About five weeks ago, Maryland women’s basketball coach Brenda Frese called senior guard Kim Rodgers into her office.

Rodgers, who ranks seventh all-time in 3-pointers made, averaged more than 20 minutes in her sophomore and junior seasons. But with young talent such as ACC Player of the Year Alyssa Thomas, All-ACC honorable mention Laurin Mincy and freshman point guard Brene Moseley blossoming, Rodgers saw her playing time dwindle to its lowest point in four seasons.

Rodgers said Frese noticed her acting “distracted, a little bit distant.”

“I was struggling a little bit with the new role and not playing as much. I had been concerned about it for a while,” Rodgers said. “[Frese] brought me in just to make sure that I hadn’t checked out.”

Frese assured Rodgers that although her minutes had tailed off, her importance to the team had not. The coach reminded her senior guard that her time would come.

“I was teetering on whether or not I was even valuable to this team anymore,” Rodgers said. “For [Frese] to come in and tell me that I was [valuable] really helped me to stay focused.”

The rejuvenated Rodgers responded with quality work off the bench, including 10 minutes, two rebounds and an assist to help hand Duke its lone ACC loss.

As the games grew in significance, so, too, did Rodgers’ presence. In the ACC tournament championship game against Georgia Tech, Rodgers employed what has become her patented move - the back-to-back 3-pointer. She finished with a season-high 10 points, shooting 2 for 2 from the field and 4 for 4 from the foul line to help the Terrapins win the conference title.

Rodgers has continued to be key through the first two games in the NCAA tournament. Against Navy, the young Terps looked jittery in the opening minutes. It appeared as if fifth-ranked Maryland (30-4) would follow the Duke men’s lead and become another No. 2-seeded ACC team to fall to a No. 15-seeded Patriot League team.

But with five minutes remaining in the first half, Rodgers sank back-to-back 3-pointers, and Moseley hit a third to give Maryland breathing room.

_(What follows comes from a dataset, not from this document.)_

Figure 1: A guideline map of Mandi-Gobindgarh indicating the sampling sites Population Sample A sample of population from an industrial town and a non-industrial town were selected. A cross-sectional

“I’m so proud of Kim,” Frese said after the game. “It takes a selfless kid, a kid that’s a winner, to be able to accept the role that she’s been given on this team. You see what she’s doing. She helped lead us to an ACC championship, and those threes today were timely.”

With Thomas in foul trouble in Monday’s second-round game against Louisville, Rodgers played a season-high 22 minutes. She scored six points but more importantly provided solid defense, including a loose-ball rebound with about 20 seconds left in the 72-68 nail-biter.

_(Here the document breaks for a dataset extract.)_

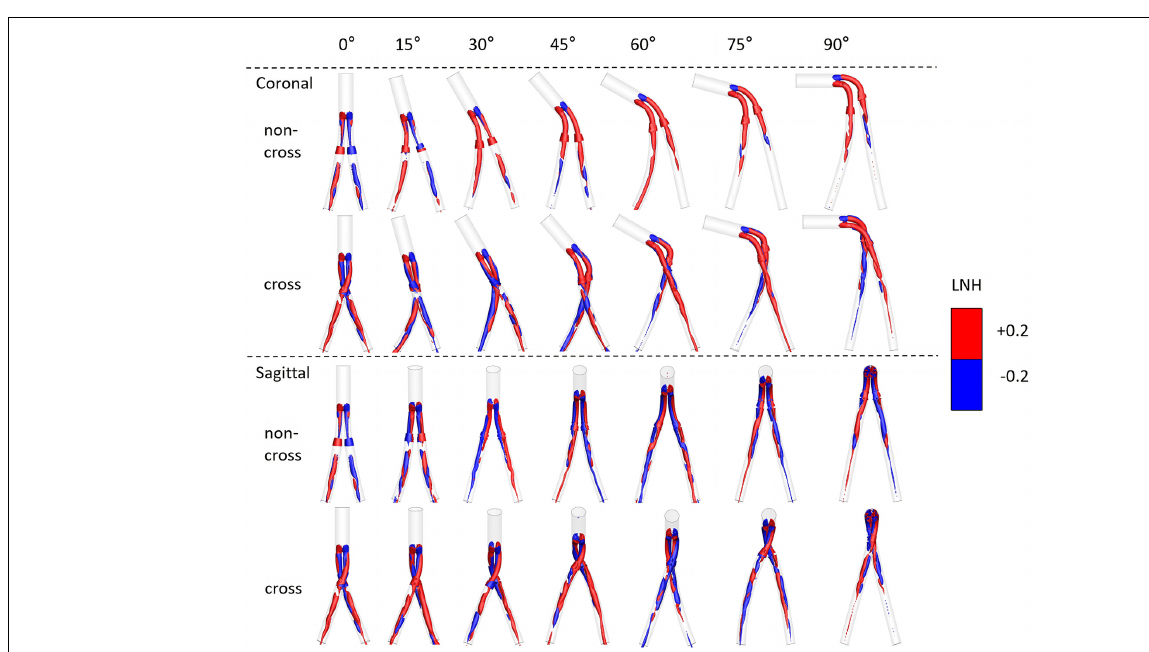
neck angle have little effect on the pressure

“A lot of times you don’t see what Kim does on a stat sheet,” Frese said after the Terps defeated the Cardinals. “But gosh, when she’s on the floor, what a difference she makes for us defensively.”

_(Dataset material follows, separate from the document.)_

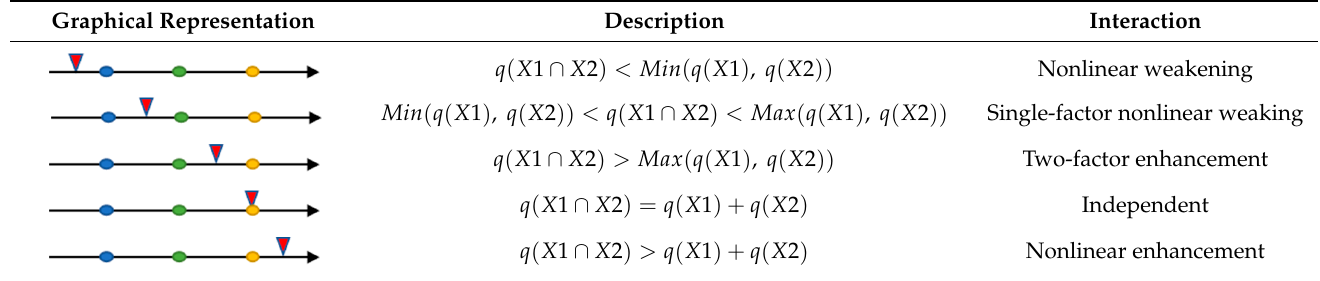
Table 2. Types of interaction between two covariates. Graphical Representation Description Interaction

Maryland will need Rodgers to continue providing a spark off the bench when it faces Texas A&M in the round of 16 Sunday in Raleigh, N.C. Rodgers said her performance in the Terps’ past three games has been a reminder that “there’s a place for everyone to contribute.”

“When you’re not playing and a coach says, ’there is a role for you on this team,’ some players are like ’whatever’ because you don’t see it right then,” Rodgers said. “But that really hit it home for me. For us to win, everybody did have to be locked in and we had to be 12 strong.

“It makes me feel like all the times when I was patient and I did the work behind the scenes, just coming in on off days to work out, it makes it all worth it.”